Tomorrow.io (formerly ClimaCell; legally known as The Tomorrow Companies Inc.) is an American weather technology company. It provides real-time weather forecasting services and APIs.

History 

The company was founded in 2015 as ClimaCell to develop a real-time weather forecasting service based on cellular and IoT monitoring systems.

In February 2021, Tomorrow.io announced Operation Tomorrow Space. The company hoped to broaden its business model by launching proprietary radar satellites to improve its forecasting abilities. In March of that year, it announced that it had raised $77 million in a series D round of funding.

Technology
Tomorrow.io's primary goal was to use wireless communication infrastructure and IoT devices to collect real-time weather data. The company aimed to report conditions closer to the ground than satellite and higher resolution than Doppler weather radar techniques.

The information includes measurements on temperature, wind and precipitation data. After two years of development, Tomorrow.io's Weather Intelligence Platform (formerly Hypercast) was publicly launched in April 2017.
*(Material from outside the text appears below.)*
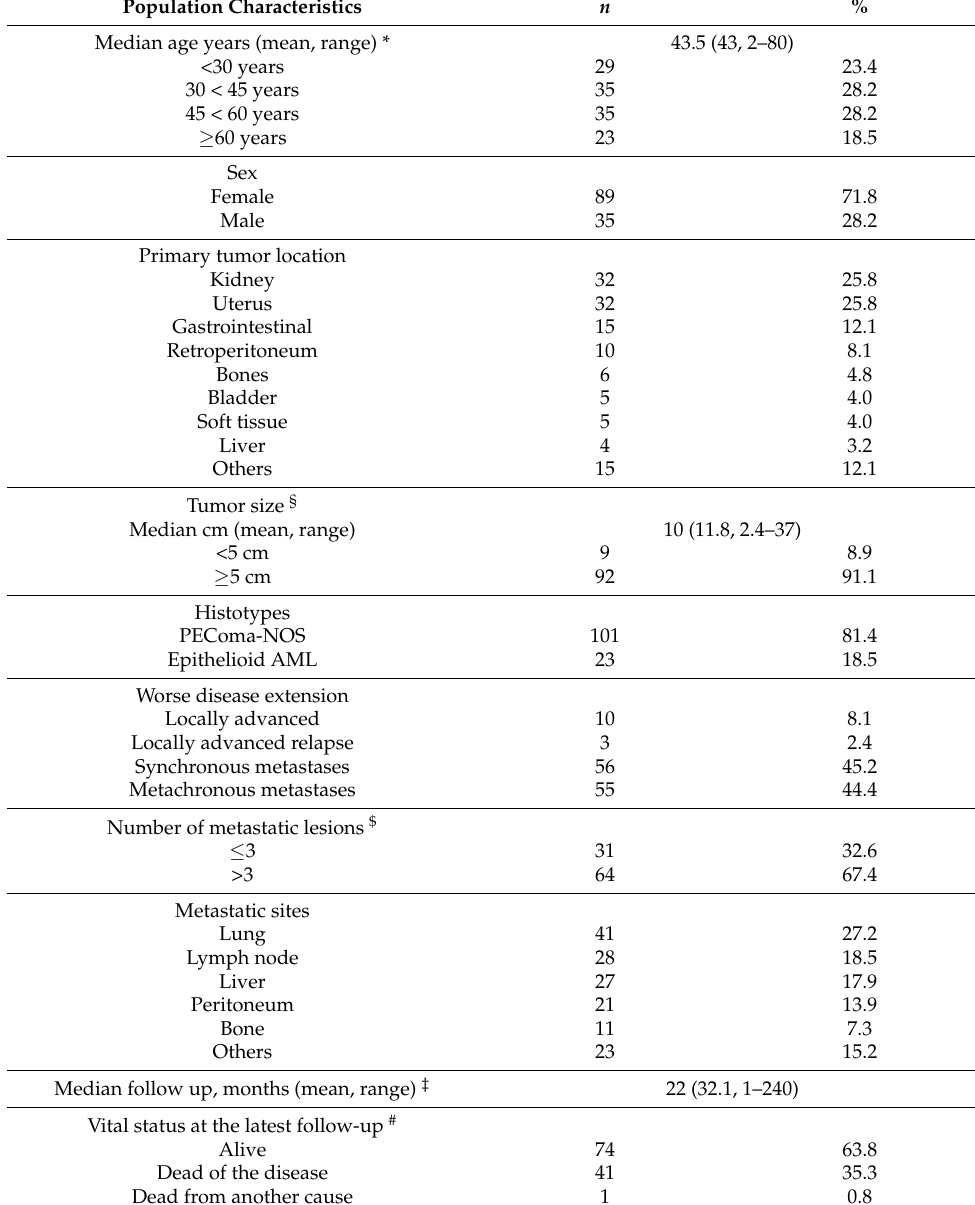
Table 2. Patients and tumor characteristics from individual case reports ( N =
Expected to officially launch at the end of 2022, the company's Operation Tomorrow Space is aimed to launch radar satellites to improve their forecasting accuracy. The company claims that this will help close gaps in weather forecasting by vertically integrating the data processing chain.

Business model
The company's software is designed to provide information to aviation, construction, insurance, sports, and utility services. Clients include JetBlue Airways, Delta, and the New England Patriots.

Tomorrow.io launched a mobile weather app, ClimaCell Weather, in 2019. The app was later renamed to Weather by Tomorrow.